Here's the thing: Shawn was completely innocent. Holding a sign asking for help is not a crime in Colorado Springs. And the ordinance he was charged under is punishable only by fine and not by jail. But Shawn never had access to a lawyer. No one was there to counsel him and advise him on his rights. Without a lawyer, Shawn pled guilty in court. Then his fines were converted to jail when he couldn't afford to pay - an unconstitutional practice that no lawyer was there to stop.

Here's what Shawn had to say about the ordeal:

"It's hard to live on the street, to get by without a home, a bathroom, or safety in your belongings. The City of Colorado Springs made living on the street even harder when they kept ticketing me for just holding my sign asking for help, and then locking me up for almost three months when I didn't have any money to pay those tickets. I was trapped in a cell that it seemed like I could never get out of. I was told over and over that I either had to pay or go back to jail. Without a home or a job, the cycle kept repeating."

To its credit, Colorado Springs agreed to end the unconstitutional debtor's prison practices that led to Shawn's incarceration and to pay a $103,000 settlement to compensate Shawn and others who spent time in jail for non-jailable offenses.

But Shawn's story is not unique. The ACLU of Colorado has discovered that across the state incarcerated municipal defendants often plead guilty without counsel at first appearance to crimes they did not commit.

In state and county courts, an attorney is available at that critical first appearance to advocate for the release of jailed defendants and to advise those defendants on pleas when jail is a possible sentence. But that counsel is denied in municipal courts, where jailed defendants must face the judge alone at first appearance, must make arguments for release alone, and must decide how to plead alone. This is especially troublesome for indigent defendants who are stuck in jail because they can't post bail. Those inmates face a terrible choice: either plead guilty without counsel in the hope of a prompt release on "time served," or ask for counsel and go back to jail to wait usually more than a week for the next court appearance.

This choice is particularly cruel because, unlike in state and county courts, the bulk of municipal defendants are charged with minor ordinance violations that pose no threat to public safety, such as park hours violations, sleeping in a car, or having a dog off leash.

As a result of their uncounseled pleas, municipal defendants often go on to experience dire consequences -- including obstacles to employment, housing, and government benefits -- that were never explained to them, due to the lack of counsel.

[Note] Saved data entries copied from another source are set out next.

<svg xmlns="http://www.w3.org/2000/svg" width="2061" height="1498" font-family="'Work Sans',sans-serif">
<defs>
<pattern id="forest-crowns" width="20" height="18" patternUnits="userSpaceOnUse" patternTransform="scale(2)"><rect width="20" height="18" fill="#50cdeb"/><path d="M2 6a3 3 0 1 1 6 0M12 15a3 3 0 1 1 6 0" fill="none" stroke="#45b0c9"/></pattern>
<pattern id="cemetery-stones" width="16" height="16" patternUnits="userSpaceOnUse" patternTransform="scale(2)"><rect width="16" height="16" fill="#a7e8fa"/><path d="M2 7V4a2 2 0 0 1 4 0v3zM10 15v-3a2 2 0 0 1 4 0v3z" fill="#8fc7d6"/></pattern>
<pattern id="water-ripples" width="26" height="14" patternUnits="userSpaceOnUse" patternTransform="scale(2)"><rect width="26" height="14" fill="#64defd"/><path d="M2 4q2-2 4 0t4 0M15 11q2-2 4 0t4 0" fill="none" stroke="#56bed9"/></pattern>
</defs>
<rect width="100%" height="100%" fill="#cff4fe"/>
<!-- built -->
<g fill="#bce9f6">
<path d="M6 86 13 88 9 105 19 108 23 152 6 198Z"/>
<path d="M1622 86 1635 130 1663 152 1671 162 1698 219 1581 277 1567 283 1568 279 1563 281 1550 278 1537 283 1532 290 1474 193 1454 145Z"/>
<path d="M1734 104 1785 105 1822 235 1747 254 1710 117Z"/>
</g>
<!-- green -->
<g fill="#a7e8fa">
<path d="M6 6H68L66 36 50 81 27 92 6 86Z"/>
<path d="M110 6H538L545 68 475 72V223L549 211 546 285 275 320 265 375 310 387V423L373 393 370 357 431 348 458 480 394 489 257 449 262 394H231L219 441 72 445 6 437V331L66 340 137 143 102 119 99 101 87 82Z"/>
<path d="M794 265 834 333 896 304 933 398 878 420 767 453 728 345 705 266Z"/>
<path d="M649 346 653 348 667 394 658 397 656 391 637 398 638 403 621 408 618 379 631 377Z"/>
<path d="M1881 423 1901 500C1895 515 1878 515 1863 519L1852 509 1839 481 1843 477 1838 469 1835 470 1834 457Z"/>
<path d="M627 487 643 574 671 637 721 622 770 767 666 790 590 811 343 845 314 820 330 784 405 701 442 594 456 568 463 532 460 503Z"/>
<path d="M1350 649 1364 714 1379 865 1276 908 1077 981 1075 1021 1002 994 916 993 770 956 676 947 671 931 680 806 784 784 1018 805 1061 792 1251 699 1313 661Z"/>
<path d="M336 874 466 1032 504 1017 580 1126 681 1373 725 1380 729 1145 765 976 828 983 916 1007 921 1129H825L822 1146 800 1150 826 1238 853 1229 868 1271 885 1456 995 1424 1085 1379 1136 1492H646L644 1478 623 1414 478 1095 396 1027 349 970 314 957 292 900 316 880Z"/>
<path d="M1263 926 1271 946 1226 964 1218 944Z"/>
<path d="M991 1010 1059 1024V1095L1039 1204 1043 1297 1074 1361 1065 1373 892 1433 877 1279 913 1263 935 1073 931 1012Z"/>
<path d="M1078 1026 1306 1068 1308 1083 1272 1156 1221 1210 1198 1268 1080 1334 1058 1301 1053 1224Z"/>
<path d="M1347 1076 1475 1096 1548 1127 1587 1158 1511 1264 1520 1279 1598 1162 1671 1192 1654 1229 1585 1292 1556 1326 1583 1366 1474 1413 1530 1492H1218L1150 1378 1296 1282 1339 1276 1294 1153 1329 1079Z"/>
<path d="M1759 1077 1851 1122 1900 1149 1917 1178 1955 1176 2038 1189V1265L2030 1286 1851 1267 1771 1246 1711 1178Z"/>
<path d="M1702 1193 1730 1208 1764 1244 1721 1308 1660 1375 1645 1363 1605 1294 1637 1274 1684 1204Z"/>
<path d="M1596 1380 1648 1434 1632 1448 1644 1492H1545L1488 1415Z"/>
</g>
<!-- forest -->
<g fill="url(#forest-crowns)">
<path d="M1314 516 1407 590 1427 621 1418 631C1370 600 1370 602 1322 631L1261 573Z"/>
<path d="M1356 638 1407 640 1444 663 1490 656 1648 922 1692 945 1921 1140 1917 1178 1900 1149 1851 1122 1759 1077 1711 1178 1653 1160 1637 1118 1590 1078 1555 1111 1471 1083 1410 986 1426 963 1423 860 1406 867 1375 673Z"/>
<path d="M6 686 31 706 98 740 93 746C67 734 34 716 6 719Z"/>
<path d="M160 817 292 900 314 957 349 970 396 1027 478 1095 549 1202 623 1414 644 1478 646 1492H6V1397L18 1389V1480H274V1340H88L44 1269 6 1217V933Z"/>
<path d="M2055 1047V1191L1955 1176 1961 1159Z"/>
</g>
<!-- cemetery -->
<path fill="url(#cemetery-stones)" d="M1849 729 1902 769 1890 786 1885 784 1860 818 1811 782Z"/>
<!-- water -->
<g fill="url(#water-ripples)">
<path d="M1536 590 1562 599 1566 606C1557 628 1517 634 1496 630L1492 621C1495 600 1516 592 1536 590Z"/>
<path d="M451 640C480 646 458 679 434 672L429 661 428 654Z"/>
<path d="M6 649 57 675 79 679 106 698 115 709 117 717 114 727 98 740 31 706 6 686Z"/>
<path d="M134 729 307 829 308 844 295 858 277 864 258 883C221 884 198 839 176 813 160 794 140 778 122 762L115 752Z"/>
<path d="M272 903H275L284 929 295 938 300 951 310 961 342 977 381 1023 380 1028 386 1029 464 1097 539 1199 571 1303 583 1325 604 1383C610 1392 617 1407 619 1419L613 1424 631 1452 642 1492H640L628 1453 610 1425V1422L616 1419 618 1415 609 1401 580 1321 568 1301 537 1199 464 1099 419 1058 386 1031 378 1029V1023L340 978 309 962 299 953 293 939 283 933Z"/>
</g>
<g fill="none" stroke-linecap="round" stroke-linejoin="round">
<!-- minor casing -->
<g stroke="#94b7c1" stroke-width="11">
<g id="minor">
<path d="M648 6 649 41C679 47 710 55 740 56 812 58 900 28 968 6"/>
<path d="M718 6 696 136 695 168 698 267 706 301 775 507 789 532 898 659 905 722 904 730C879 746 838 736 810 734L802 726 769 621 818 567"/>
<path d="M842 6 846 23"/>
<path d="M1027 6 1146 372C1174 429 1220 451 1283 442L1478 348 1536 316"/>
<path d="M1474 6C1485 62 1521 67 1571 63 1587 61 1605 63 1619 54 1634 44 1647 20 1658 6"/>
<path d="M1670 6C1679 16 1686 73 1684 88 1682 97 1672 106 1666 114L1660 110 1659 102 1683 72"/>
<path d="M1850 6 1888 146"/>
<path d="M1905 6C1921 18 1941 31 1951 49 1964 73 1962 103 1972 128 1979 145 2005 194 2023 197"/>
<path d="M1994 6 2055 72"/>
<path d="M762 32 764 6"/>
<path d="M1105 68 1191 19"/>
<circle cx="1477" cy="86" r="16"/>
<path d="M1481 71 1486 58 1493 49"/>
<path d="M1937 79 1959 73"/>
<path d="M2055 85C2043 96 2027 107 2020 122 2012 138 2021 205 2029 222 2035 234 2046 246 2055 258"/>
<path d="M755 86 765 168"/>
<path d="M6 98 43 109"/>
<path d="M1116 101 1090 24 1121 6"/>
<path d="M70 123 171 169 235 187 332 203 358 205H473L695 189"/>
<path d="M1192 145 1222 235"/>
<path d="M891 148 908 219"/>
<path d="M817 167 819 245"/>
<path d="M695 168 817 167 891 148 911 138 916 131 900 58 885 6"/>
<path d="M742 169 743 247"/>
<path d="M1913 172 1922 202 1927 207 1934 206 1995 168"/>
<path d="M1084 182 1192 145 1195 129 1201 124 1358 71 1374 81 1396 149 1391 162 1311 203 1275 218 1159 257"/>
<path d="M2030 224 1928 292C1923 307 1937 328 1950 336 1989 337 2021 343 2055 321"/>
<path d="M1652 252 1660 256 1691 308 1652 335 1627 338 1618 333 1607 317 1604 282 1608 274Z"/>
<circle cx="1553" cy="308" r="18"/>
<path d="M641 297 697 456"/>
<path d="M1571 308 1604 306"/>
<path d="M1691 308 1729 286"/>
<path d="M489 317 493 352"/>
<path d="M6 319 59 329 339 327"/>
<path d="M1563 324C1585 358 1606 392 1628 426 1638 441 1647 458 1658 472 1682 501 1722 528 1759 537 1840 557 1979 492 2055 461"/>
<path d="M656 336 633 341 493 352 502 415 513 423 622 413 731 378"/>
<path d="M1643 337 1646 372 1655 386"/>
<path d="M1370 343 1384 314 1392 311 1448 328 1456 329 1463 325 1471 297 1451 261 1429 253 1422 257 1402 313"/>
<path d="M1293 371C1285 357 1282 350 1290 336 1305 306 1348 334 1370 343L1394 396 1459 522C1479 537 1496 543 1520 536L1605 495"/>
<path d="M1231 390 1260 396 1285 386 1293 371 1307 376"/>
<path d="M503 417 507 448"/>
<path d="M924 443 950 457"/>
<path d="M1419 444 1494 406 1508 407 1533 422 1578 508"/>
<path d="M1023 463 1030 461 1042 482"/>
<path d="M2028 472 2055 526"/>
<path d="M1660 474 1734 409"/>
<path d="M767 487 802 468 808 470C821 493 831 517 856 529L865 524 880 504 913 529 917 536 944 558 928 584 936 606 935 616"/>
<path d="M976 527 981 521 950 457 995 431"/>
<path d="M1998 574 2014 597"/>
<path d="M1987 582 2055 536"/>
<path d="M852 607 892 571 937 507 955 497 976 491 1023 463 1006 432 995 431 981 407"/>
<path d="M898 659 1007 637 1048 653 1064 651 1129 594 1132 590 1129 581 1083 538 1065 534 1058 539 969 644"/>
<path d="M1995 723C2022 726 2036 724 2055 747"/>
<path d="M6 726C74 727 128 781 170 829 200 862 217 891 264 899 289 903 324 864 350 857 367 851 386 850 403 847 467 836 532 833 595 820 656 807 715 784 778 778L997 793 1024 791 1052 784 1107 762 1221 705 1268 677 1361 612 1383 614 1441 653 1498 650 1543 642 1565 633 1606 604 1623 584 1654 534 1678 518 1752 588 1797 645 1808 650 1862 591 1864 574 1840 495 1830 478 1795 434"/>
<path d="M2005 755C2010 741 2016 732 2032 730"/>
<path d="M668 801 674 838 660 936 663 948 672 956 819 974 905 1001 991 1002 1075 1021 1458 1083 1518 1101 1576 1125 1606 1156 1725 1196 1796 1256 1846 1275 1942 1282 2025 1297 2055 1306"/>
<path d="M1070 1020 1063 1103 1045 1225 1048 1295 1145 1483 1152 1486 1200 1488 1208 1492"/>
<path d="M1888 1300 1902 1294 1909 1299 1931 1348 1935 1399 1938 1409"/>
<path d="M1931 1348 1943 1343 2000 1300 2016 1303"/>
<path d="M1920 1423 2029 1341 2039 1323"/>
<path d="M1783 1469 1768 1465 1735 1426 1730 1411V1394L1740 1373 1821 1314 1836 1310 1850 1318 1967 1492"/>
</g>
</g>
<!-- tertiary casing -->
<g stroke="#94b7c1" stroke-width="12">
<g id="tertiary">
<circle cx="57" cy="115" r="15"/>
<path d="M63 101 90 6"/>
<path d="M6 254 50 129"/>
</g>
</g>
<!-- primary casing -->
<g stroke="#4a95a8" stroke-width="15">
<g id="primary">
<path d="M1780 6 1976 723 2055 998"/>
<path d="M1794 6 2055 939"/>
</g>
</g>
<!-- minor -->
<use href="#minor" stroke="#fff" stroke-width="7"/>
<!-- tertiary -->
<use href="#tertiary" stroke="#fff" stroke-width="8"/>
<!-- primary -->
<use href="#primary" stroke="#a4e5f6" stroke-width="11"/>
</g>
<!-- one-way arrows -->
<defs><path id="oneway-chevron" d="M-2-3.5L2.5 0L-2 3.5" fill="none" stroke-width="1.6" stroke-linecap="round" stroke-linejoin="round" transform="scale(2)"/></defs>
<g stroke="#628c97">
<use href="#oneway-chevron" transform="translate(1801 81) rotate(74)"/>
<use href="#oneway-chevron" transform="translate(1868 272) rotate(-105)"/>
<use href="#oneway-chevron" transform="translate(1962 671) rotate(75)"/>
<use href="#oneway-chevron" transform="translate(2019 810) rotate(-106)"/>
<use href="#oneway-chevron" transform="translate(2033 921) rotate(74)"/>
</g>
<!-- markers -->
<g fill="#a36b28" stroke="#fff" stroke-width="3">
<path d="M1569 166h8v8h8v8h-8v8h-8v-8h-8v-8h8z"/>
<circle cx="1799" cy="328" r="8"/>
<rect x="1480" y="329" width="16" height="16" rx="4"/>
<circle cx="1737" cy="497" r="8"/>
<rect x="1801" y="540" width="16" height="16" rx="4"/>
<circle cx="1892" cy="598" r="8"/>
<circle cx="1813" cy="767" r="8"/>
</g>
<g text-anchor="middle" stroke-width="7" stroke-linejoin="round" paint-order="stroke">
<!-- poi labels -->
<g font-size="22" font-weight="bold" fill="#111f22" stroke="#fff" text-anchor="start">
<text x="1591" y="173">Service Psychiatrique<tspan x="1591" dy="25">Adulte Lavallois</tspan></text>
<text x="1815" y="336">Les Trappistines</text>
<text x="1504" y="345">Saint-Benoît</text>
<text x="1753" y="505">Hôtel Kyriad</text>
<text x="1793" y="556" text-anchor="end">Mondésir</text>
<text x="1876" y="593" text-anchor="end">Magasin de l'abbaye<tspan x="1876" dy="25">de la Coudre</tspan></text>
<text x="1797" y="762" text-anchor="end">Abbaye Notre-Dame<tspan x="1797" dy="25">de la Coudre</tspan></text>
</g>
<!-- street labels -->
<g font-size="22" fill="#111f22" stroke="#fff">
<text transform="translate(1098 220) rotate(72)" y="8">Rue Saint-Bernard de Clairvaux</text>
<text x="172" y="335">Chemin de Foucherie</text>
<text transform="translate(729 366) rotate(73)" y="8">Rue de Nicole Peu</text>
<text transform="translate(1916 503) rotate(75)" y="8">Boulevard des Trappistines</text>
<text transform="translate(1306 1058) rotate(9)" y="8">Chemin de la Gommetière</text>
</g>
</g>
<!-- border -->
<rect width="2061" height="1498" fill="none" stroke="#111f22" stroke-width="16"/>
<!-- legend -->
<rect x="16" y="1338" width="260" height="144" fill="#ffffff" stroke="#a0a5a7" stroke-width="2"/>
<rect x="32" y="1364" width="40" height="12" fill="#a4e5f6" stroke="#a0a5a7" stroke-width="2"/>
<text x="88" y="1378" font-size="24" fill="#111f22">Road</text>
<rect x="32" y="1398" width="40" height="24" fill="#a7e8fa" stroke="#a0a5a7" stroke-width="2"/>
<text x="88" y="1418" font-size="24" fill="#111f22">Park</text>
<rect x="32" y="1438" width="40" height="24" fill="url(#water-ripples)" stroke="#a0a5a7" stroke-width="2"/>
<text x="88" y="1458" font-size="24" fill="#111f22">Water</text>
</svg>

Governor Hickenlooper can help solve this problem by signing a bipartisan bill (HB 1309) passed this session by nearly three-fourths of the legislature, now waiting on his desk. HB 1309 will ensure legal counsel at first appearance to the most vulnerable municipal defendants, will mandate all defendants in Colorado have the same access to counsel, and will bring Colorado's municipal courts in line with Constitutional standards. It is an important civil liberties protection that will reduce the number of poor and homeless defendants, like Shawn Hardman, who are wrongly punished for crimes they didn't commit. The Governor should sign it without delay.